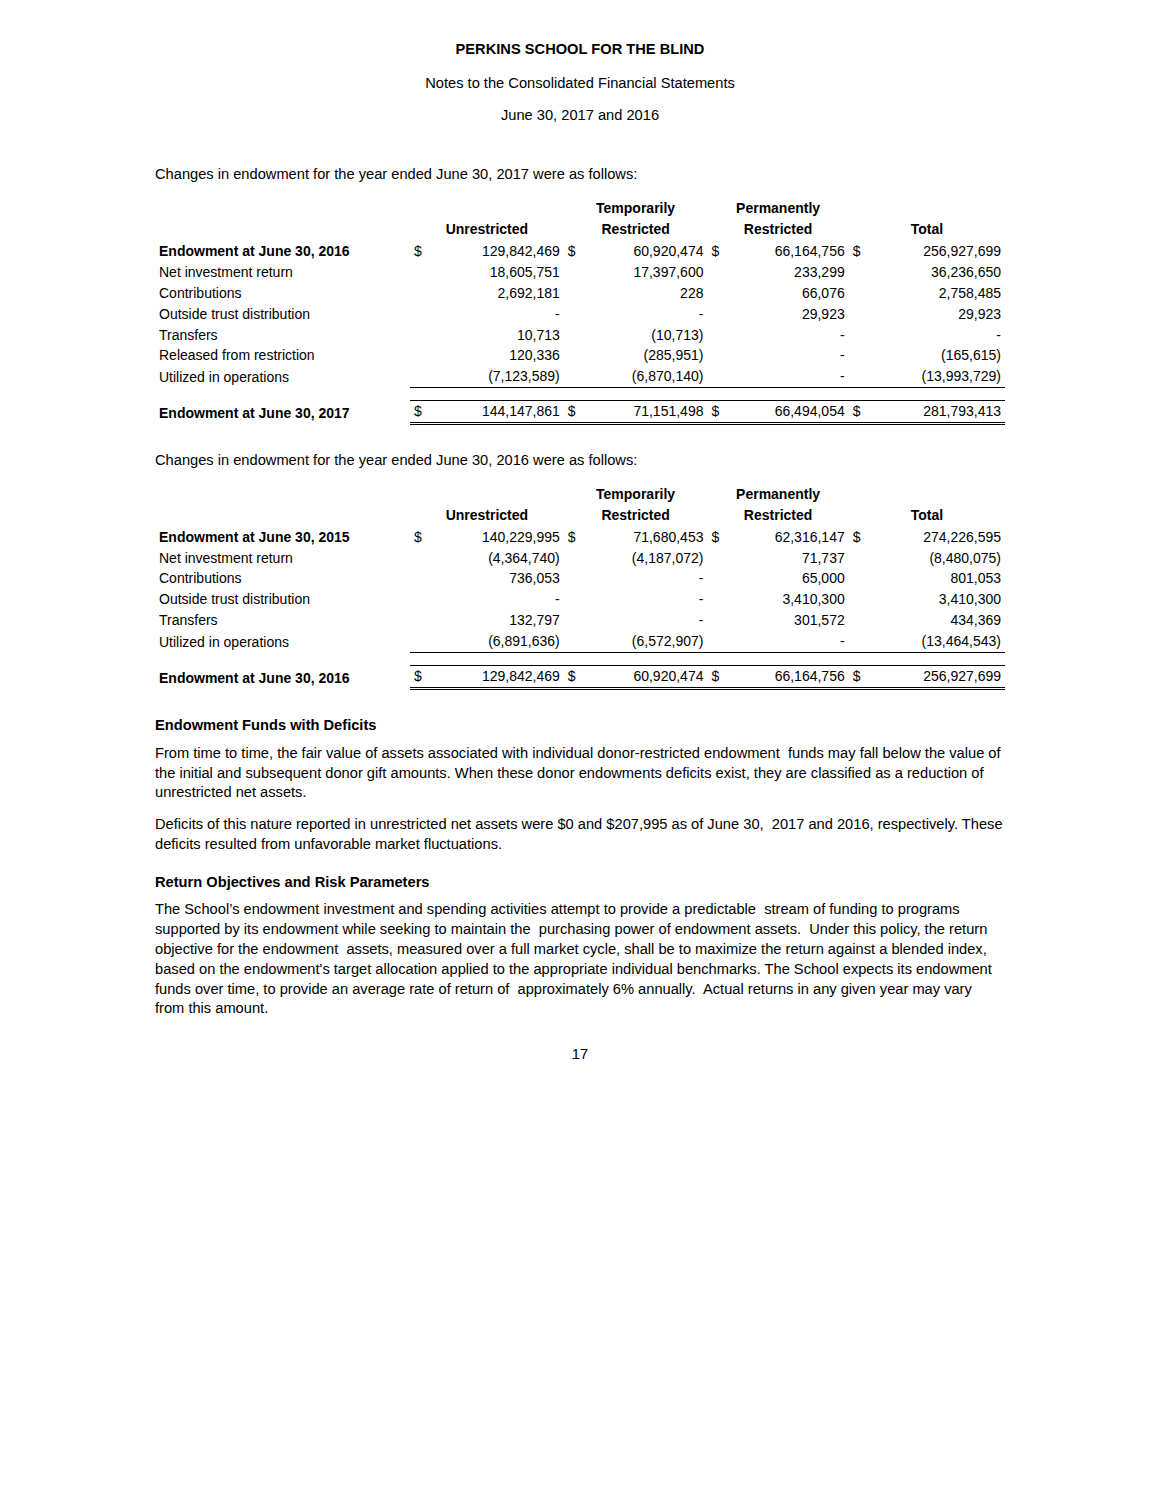PERKINS SCHOOL FOR THE BLIND
Notes to the Consolidated Financial Statements
June 30, 2017 and 2016
Changes in endowment for the year ended June 30, 2017 were as follows:
| | | Temporarily | Permanently | |
| --- | --- | --- | --- | --- |
| | Unrestricted | Restricted | Restricted | Total |
| Endowment at June 30, 2016 | $ | 129,842,469 | $ | 60,920,474 | $ | 66,164,756 | $ | 256,927,699 |
| Net investment return | | 18,605,751 | | 17,397,600 | | 233,299 | | 36,236,650 |
| Contributions | | 2,692,181 | | 228 | | 66,076 | | 2,758,485 |
| Outside trust distribution | | - | | - | | 29,923 | | 29,923 |
| Transfers | | 10,713 | | (10,713) | | - | | - |
| Released from restriction | | 120,336 | | (285,951) | | - | | (165,615) |
| Utilized in operations | | (7,123,589) | | (6,870,140) | | - | | (13,993,729) |
| Endowment at June 30, 2017 | $ | 144,147,861 | $ | 71,151,498 | $ | 66,494,054 | $ | 281,793,413 |
Changes in endowment for the year ended June 30, 2016 were as follows:
| | | Temporarily | Permanently | |
| --- | --- | --- | --- | --- |
| | Unrestricted | Restricted | Restricted | Total |
| Endowment at June 30, 2015 | $ | 140,229,995 | $ | 71,680,453 | $ | 62,316,147 | $ | 274,226,595 |
| Net investment return | | (4,364,740) | | (4,187,072) | | 71,737 | | (8,480,075) |
| Contributions | | 736,053 | | - | | 65,000 | | 801,053 |
| Outside trust distribution | | - | | - | | 3,410,300 | | 3,410,300 |
| Transfers | | 132,797 | | - | | 301,572 | | 434,369 |
| Utilized in operations | | (6,891,636) | | (6,572,907) | | - | | (13,464,543) |
| Endowment at June 30, 2016 | $ | 129,842,469 | $ | 60,920,474 | $ | 66,164,756 | $ | 256,927,699 |
Endowment Funds with Deficits
From time to time, the fair value of assets associated with individual donor-restricted endowment funds may fall below the value of the initial and subsequent donor gift amounts. When these donor endowments deficits exist, they are classified as a reduction of unrestricted net assets.
Deficits of this nature reported in unrestricted net assets were $0 and $207,995 as of June 30, 2017 and 2016, respectively. These deficits resulted from unfavorable market fluctuations.
Return Objectives and Risk Parameters
The School’s endowment investment and spending activities attempt to provide a predictable stream of funding to programs supported by its endowment while seeking to maintain the purchasing power of endowment assets. Under this policy, the return objective for the endowment assets, measured over a full market cycle, shall be to maximize the return against a blended index, based on the endowment's target allocation applied to the appropriate individual benchmarks. The School expects its endowment funds over time, to provide an average rate of return of approximately 6% annually. Actual returns in any given year may vary from this amount.
17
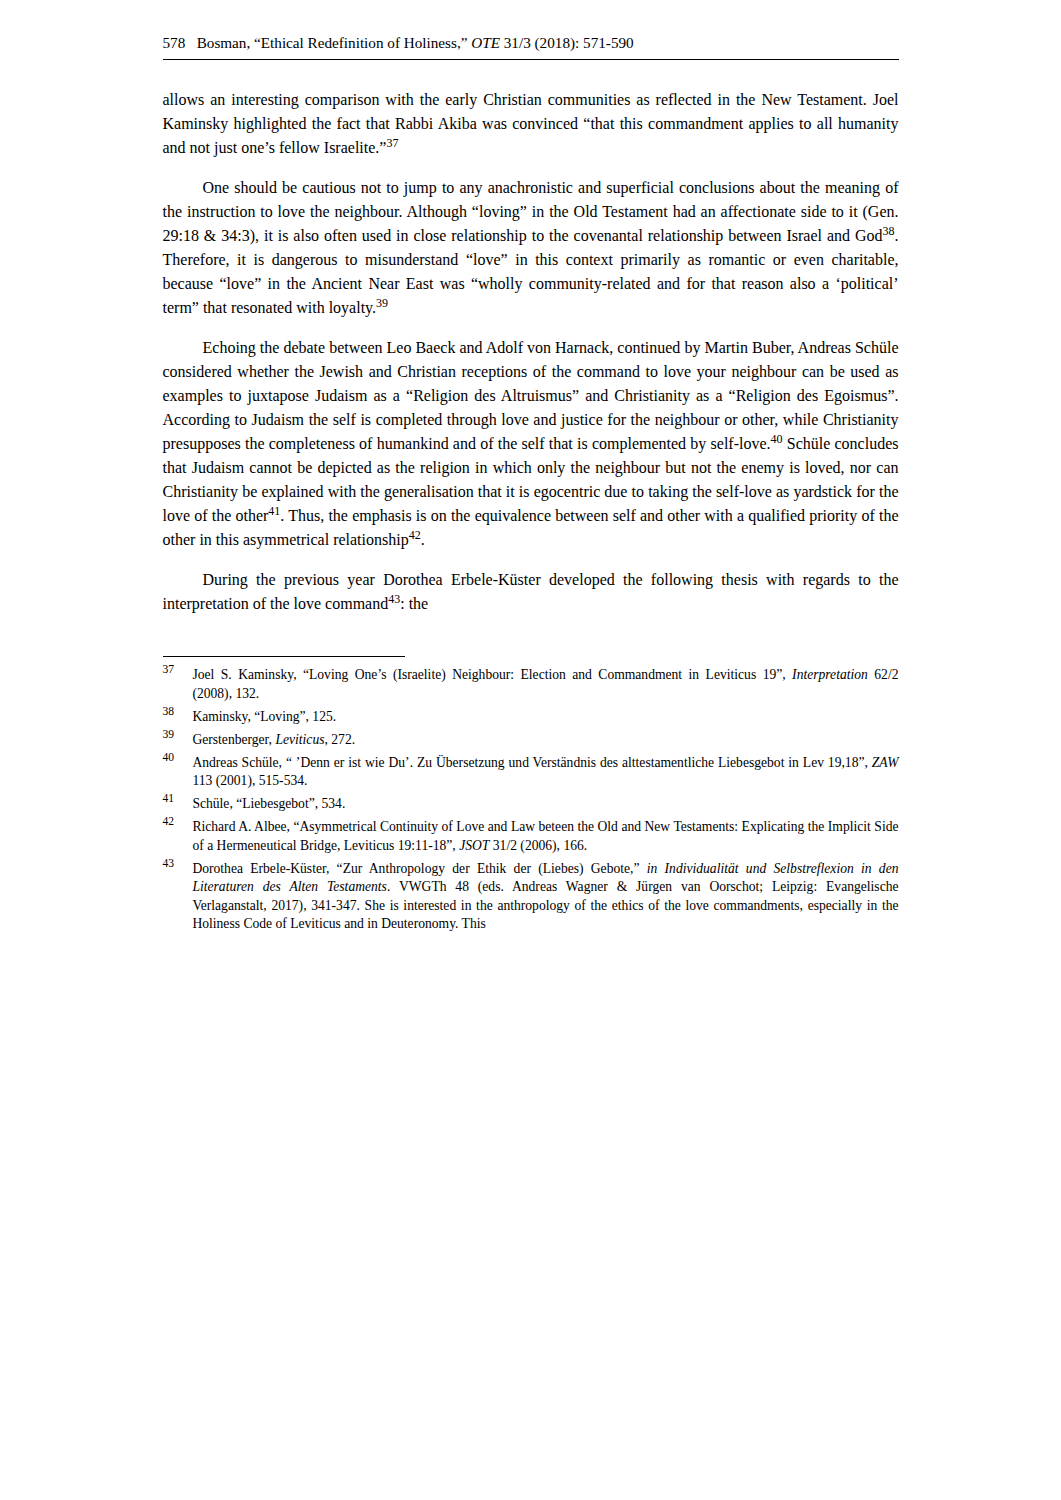578 Bosman, “Ethical Redefinition of Holiness,” OTE 31/3 (2018): 571-590
allows an interesting comparison with the early Christian communities as reflected in the New Testament. Joel Kaminsky highlighted the fact that Rabbi Akiba was convinced “that this commandment applies to all humanity and not just one’s fellow Israelite.”37
One should be cautious not to jump to any anachronistic and superficial conclusions about the meaning of the instruction to love the neighbour. Although “loving” in the Old Testament had an affectionate side to it (Gen. 29:18 & 34:3), it is also often used in close relationship to the covenantal relationship between Israel and God38. Therefore, it is dangerous to misunderstand “love” in this context primarily as romantic or even charitable, because “love” in the Ancient Near East was “wholly community-related and for that reason also a ‘political’ term” that resonated with loyalty.39
Echoing the debate between Leo Baeck and Adolf von Harnack, continued by Martin Buber, Andreas Schüle considered whether the Jewish and Christian receptions of the command to love your neighbour can be used as examples to juxtapose Judaism as a “Religion des Altruismus” and Christianity as a “Religion des Egoismus”. According to Judaism the self is completed through love and justice for the neighbour or other, while Christianity presupposes the completeness of humankind and of the self that is complemented by self-love.40 Schüle concludes that Judaism cannot be depicted as the religion in which only the neighbour but not the enemy is loved, nor can Christianity be explained with the generalisation that it is egocentric due to taking the self-love as yardstick for the love of the other41. Thus, the emphasis is on the equivalence between self and other with a qualified priority of the other in this asymmetrical relationship42.
During the previous year Dorothea Erbele-Küster developed the following thesis with regards to the interpretation of the love command43: the
Joel S. Kaminsky, “Loving One’s (Israelite) Neighbour: Election and Commandment in Leviticus 19”, Interpretation 62/2 (2008), 132.
Kaminsky, “Loving”, 125.
Gerstenberger, Leviticus, 272.
Andreas Schüle, “ ’Denn er ist wie Du’. Zu Übersetzung und Verständnis des alttestamentliche Liebesgebot in Lev 19,18”, ZAW 113 (2001), 515-534.
Schüle, “Liebesgebot”, 534.
Richard A. Albee, “Asymmetrical Continuity of Love and Law beteen the Old and New Testaments: Explicating the Implicit Side of a Hermeneutical Bridge, Leviticus 19:11-18”, JSOT 31/2 (2006), 166.
Dorothea Erbele-Küster, “Zur Anthropology der Ethik der (Liebes) Gebote,” in Individualität und Selbstreflexion in den Literaturen des Alten Testaments. VWGTh 48 (eds. Andreas Wagner & Jürgen van Oorschot; Leipzig: Evangelische Verlaganstalt, 2017), 341-347. She is interested in the anthropology of the ethics of the love commandments, especially in the Holiness Code of Leviticus and in Deuteronomy. This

WORK ITEM
Would you state how many lines in the listing above contain the word "follows"? Reply with the number and no other words.

WRITTEN ANSWER
2